Source =>
########

If this is such a vital industry to UKPLC – I believe it is, then why are we allowing foreign companies (US rival) to buy them!!!!!

Tomartyr
Tomartyr
29 days ago

“…since leaving the European Union and is not involved in the EU’s Galileo programme for similar reasons.”

I thought we were kicked out for ‘security reasons’ or some other sus excuse.

Jordan
Jordan
29 days ago
Reply to  Tomartyr

It’s an EU programme. The UK left the EU, so isn’t eligible to take part. Pretty simple really.

simon alexander
simon alexander
29 days ago
Reply to  Jordan

Farouk, the problem was that no exit rules were agreed before joining EEC/EU. How messy would it be if someone wanted to leave NATO?

Freeman Patrick
Freeman Patrick
26 days ago

Leave NATO,sign defence treaty with Russia,the USA looks after its self 1st,they are willing to fight to the last Brit😡

Tomartyr
Tomartyr
28 days ago
Reply to  Jordan

It’s an EU program done through the ESA, which the UK remains a member of.
There is also the issue that Norway is allowed to take part despite not being in the EU. So not so simple really.

Steve
Steve
27 days ago
Reply to  Tomartyr

We choose to leave a lot of EU based agencies that we didn’t need to. For better or worse this government wanted a clean break from the EU and remove any ties.

There were a lot of stories that we could have also stayed in Galileo if we had wanted, but we decided against it. As with everything the original position of the EU allowing only EU members was open to negotiation as part of the divorce negotiations.

Spyinthesky
Spyinthesky
27 days ago
Reply to  Steve

I thought that the line was that only EU members could take advantage of the full range of capabilities it offered (ie the more capable and technologically sensitive elements) but for a fee non members could still use the standard services it provided.

Steve
Steve
27 days ago
Reply to  Spyinthesky

We will never know the full story but allegedly the EU offered us to remain in with full access because they wanted our investment/money, but we declined.

It seems likely as other EU agencies were publically on the table.

Tams
Tams
28 days ago
Reply to  Jordan

Only it isn’t that simple.

Well, it is quite simple: you’re just wrong.

It’s an ESA programme, which has links with the EU, but is not part of the EU structure.

Hermes
Hermes
27 days ago
Reply to  Tams

In fact, you’re just wrong.

It’s an EU program with a partnership with ESA.
The EU is fully responsible of Galileo while the ESA is responsible of the space part of the program.
This partnership take place in the ESNIS enterprise.(European Satellite Navigation Industries).

As for the money…
Its not limited to ESA/EU, the USA, China or India take part in the invest…

Reader1
Reader1
27 days ago
Reply to  Jordan

Whilst I sympathise with the sentiment, as a long term reader of UKDJ, I deeply regret your use of a homophobic slur

Michael
Michael
27 days ago
Reply to  Tomartyr

Think we were. Ironic as much of the sensitive stuff was provided by us before the Evil Union kicked us out. I hope my ex colleagues are not continuing to help them.

########

Records provided =>

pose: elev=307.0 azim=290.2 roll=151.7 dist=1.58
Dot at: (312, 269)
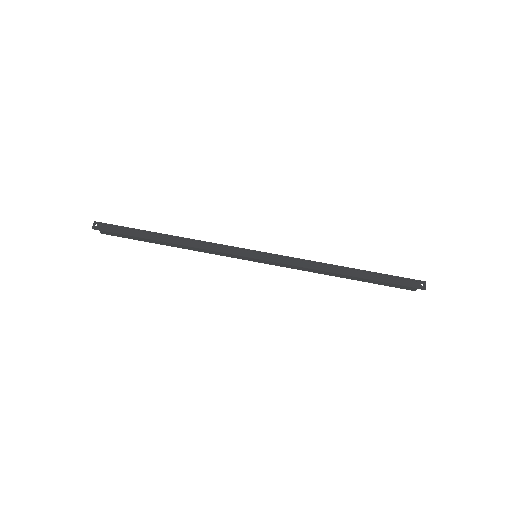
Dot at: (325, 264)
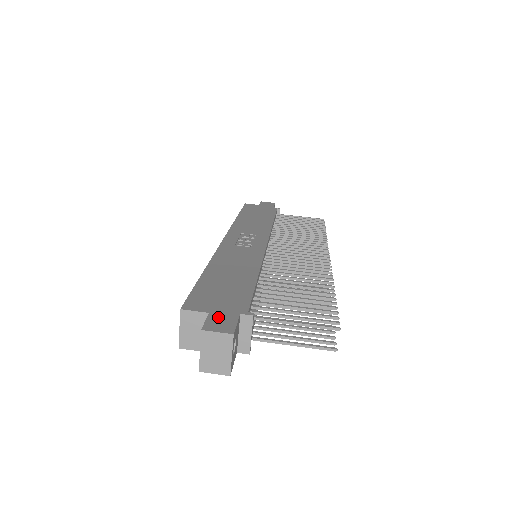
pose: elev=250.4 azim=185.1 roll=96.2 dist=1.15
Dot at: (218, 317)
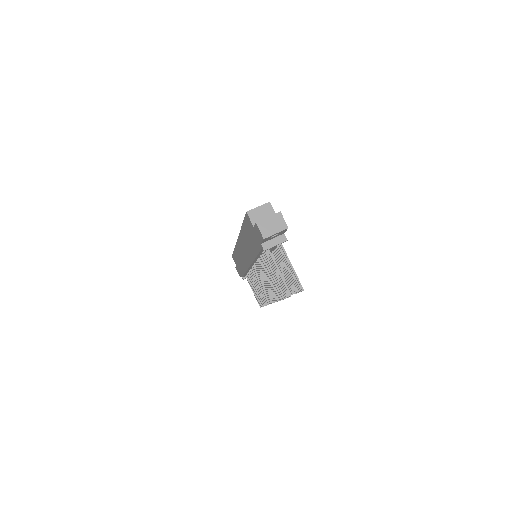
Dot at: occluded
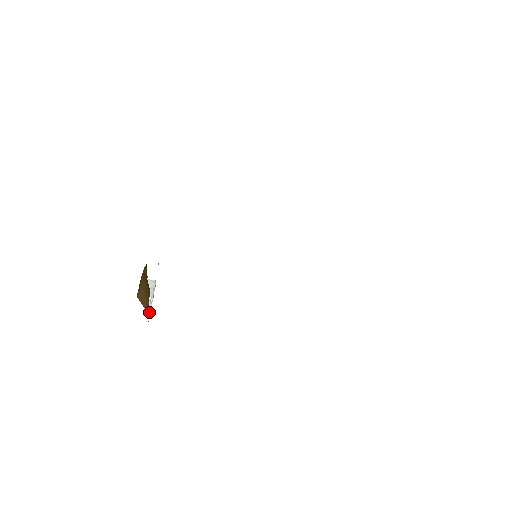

########

Set of tasks =>
(1) Please reproduce the stretch of the Galileo comment thread from "We choose to" through "services it provided.".
(2) Decide whether each statement agrees with the Galileo comment thread, answering yes or no and quoting the words that settle it: (a) Norway is said to take part in Galileo despite not being in the EU. (b) Tomartyr says the UK is no longer a member of the ESA. (c) Steve says the UK accepted an offer to stay in Galileo.

Responses by task =>
(1)
We choose to leave a lot of EU based agencies that we didn’t need to. For better or worse this government wanted a clean break from the EU and remove any ties.

There were a lot of stories that we could have also stayed in Galileo if we had wanted, but we decided against it. As with everything the original position of the EU allowing only EU members was open to negotiation as part of the divorce negotiations.

Spyinthesky
Spyinthesky
27 days ago
Reply to  Steve

I thought that the line was that only EU members could take advantage of the full range of capabilities it offered (ie the more capable and technologically sensitive elements) but for a fee non members could still use the standard services it provided.

(2)
(a) Yes: "Norway is allowed to take part despite not being in the EU"
(b) No: "which the UK remains a member of"
(c) No: "but we declined"